Тогда Люция ещё могла громко и счастливо смеяться, без истеричных ноток и горечи пепла на языке.
Тогда Люция изучала «танец мечей», потому что ей нравилось, потому что хотелось танцевать так же завораживающе, как взрослые фарси, и ей в голову не приходило оттачивать свои навыки, чтобы в будущем убивать.
Тогда жива была Астрид.
Мамочка.
Музыка смолкла. Раздались аплодисменты. И Магнус Ванитас на глазах у всей дворни похвалил не родного сына, а её. «Человечку», приёмыша, дочку служанки. Он унизил Далеона. Обесценил все его старания. Оскорбил.
А страдает от этого только Люц.
Магнусу Ванитасу стало мало жизней её соплеменников. Теперь он решил отнять и её.
Руками своего мерзкого сыночка.
Но Люция не собиралась с этим мириться.
«Пусти!».
Она задёргалась и забила ладонью по руке принца, но он не сдвинулся ни на ноготь. Статуя, холодная и безучастная, а не террин из плоти и крови.
«Перестань! Это не смешно, – бездумно колотили по «глыбе» кулачки, в грудь иглами вонзалась боль. – Далеон!».
Его пальцы сжались на её затылке, словно челюсти капкана, и толкнули ещё глубже.
«Хватит».
В глазах темнело. Пульс замедлялся.
«Прошу тебя».
Последний вздох…
И кожу обжёг крестик магической клятвы.
«Я отомщу за вас Магнусу Ванитасу…»
Эхом пробежало в голове.
Боль отрезвила и предала сил. Внутри забурлил гнев, чёрный, клокочущий и дикий, способный отравить не только её кровь, но и врагов.
Люц прошла такой огромный и опасный путь от пепелища лагеря до столицы. Вытерпела гонения глупой деревенщины. Проникла в застенки замка и приблизилась ко Дворам и Императору.

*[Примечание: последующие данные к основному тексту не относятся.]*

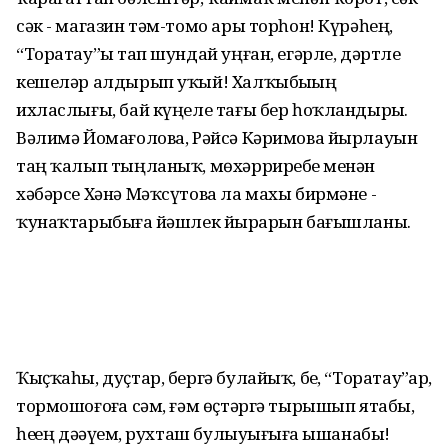
сәк - магазин тәм-томо ары торһон! Күрәһең,
“Торатау”ҙы тап шундай уңған, егәрле, дәртле
кешеләр алдырып уҡый! Халҡыбыҙҙың
ихласлығы, бай күңеле тағы бер һоҡландырҙы.
Вәлимә Йомағолова, Рәйсә Кәримова йырлауын
таң ҡалып тыңланыҡ, мөхәрриребеҙ менән
хәбәрсе Хәнә Мәҡсүтова ла махы бирмәне -
ҡунаҡтарыбыҙға йәшлек йырҙарын бағышланы.
Ҡыҫҡаһы, дуҫтар, бергә булайыҡ, беҙ, “Торатау”ҙар,
тормошоғоҙға сәм, ғәм өҫтәргә тырышып ятабыҙ,
һеҙҙең дәәүҙем, рухташ булыуығыҙға ышанабыҙ!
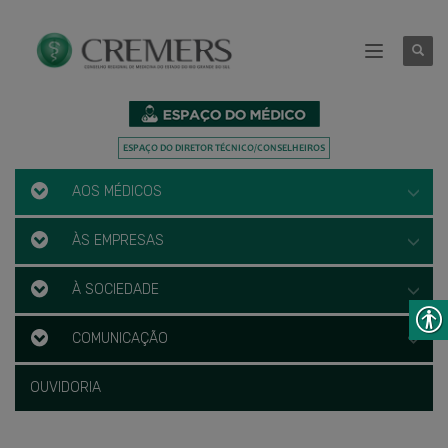
AOS MÉDICOS
ÀS EMPRESAS
À SOCIEDADE
COMUNICAÇÃO
OUVIDORIA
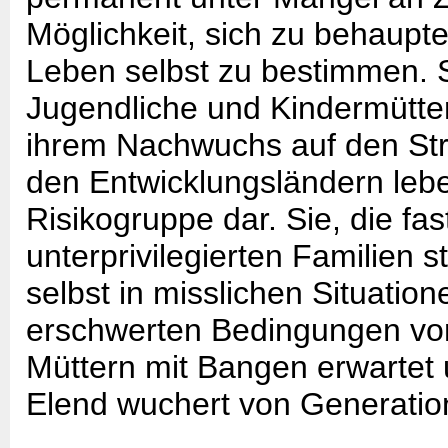
Möglichkeit, sich zu behaupt
Leben selbst zu bestimmen.
Jugendliche und Kindermütte
ihrem Nachwuchs auf den Str
den Entwicklungsländern lebe
Risikogruppe dar. Sie, die fa
unterprivilegierten Familien
selbst in misslichen Situatio
erschwerten Bedingungen vo
Müttern mit Bangen erwartet
Elend wuchert von Generation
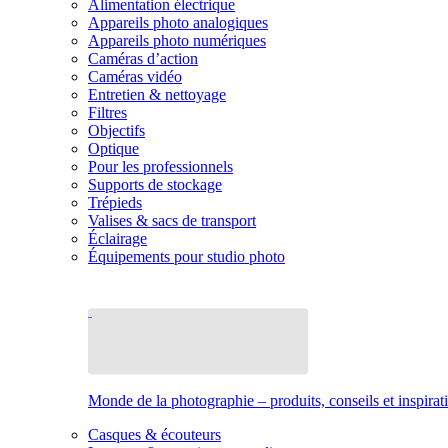
Alimentation électrique
Appareils photo analogiques
Appareils photo numériques
Caméras d’action
Caméras vidéo
Entretien & nettoyage
Filtres
Objectifs
Optique
Pour les professionnels
Supports de stockage
Trépieds
Valises & sacs de transport
Éclairage
Équipements pour studio photo
Monde de la photographie – produits, conseils et inspirat
Casques & écouteurs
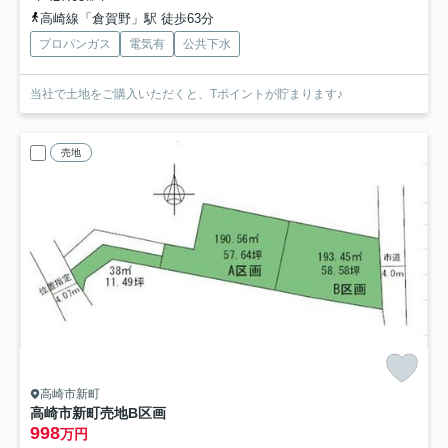
高崎線「倉賀野」駅 徒歩63分
プロパンガス
電気有
公共下水
当社で土地をご購入いただくと、Tポイントが貯まります♪
売地
高崎市新町
高崎市新町売地B区画
998
万円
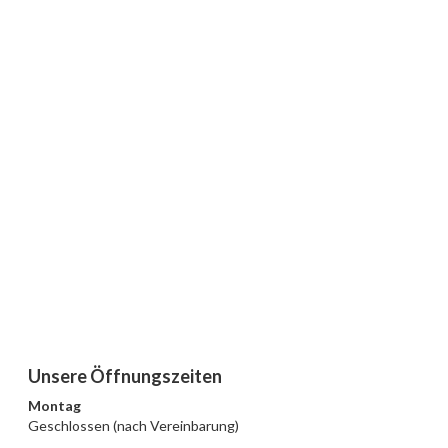
Unsere Öffnungszeiten
Montag
Geschlossen (nach Vereinbarung)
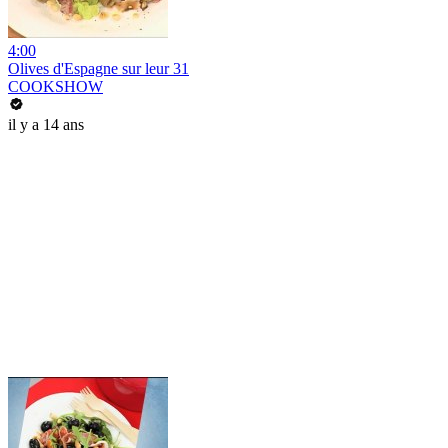
4:00
Olives d'Espagne sur leur 31
COOKSHOW
il y a 14 ans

Она стольким пожертвовала ради своей цели.
И не может сейчас умереть.
Не смеет.
Ради покойных товарищей.
Ради мамы.
Ради мести.
И какой-то недоделанный принц не отнимет у неё жизнь!
Злоба и ненависть вскипели в крови, устремились по телу обжигающим потоком, ударили в сердце.
Девочка смутно запомнила, как вырвалась из его смертельной хватки. Кажется, пнула принца в лодыжку со всей дури, схватила за запястье и швырнула на бортик рядом с собой, укусила за пальцы, вывернулась.
Очнулась уже на влажной траве, полулёжа на животе, страшно кашляя, да отплёвывая воду.
Далеон сидел неподалеку и ошалело таращился то на Люц, то на свои дрожащие руки. С ладони на блеклую траву падали рубиновые капли.
«Так ему и надо», – мстительно подумала фарси, глядя на шестого исподлобья.
И если он сейчас потянет к ней свои гадкие лапы, чтобы завершить умертвение, она… она убьёт его. Удавит, загрызет, закопает. Но не вернется в фонтан.
И столько решимости было в ней. Столько гнева, презрения и ненависти, что Далеон бы захлебнулся, если бы видел в этот момент её лицо, а не призрака давно забытого прошлого.
***
Бледная улыбка.
Блеск кинжала.
Неразборчивый шепот.
И кровь.
Яркие красные пятна, брызги на лице и руках, багровая лужа под бездыханным телом в белом и тонком, как крылья бабочки, платье.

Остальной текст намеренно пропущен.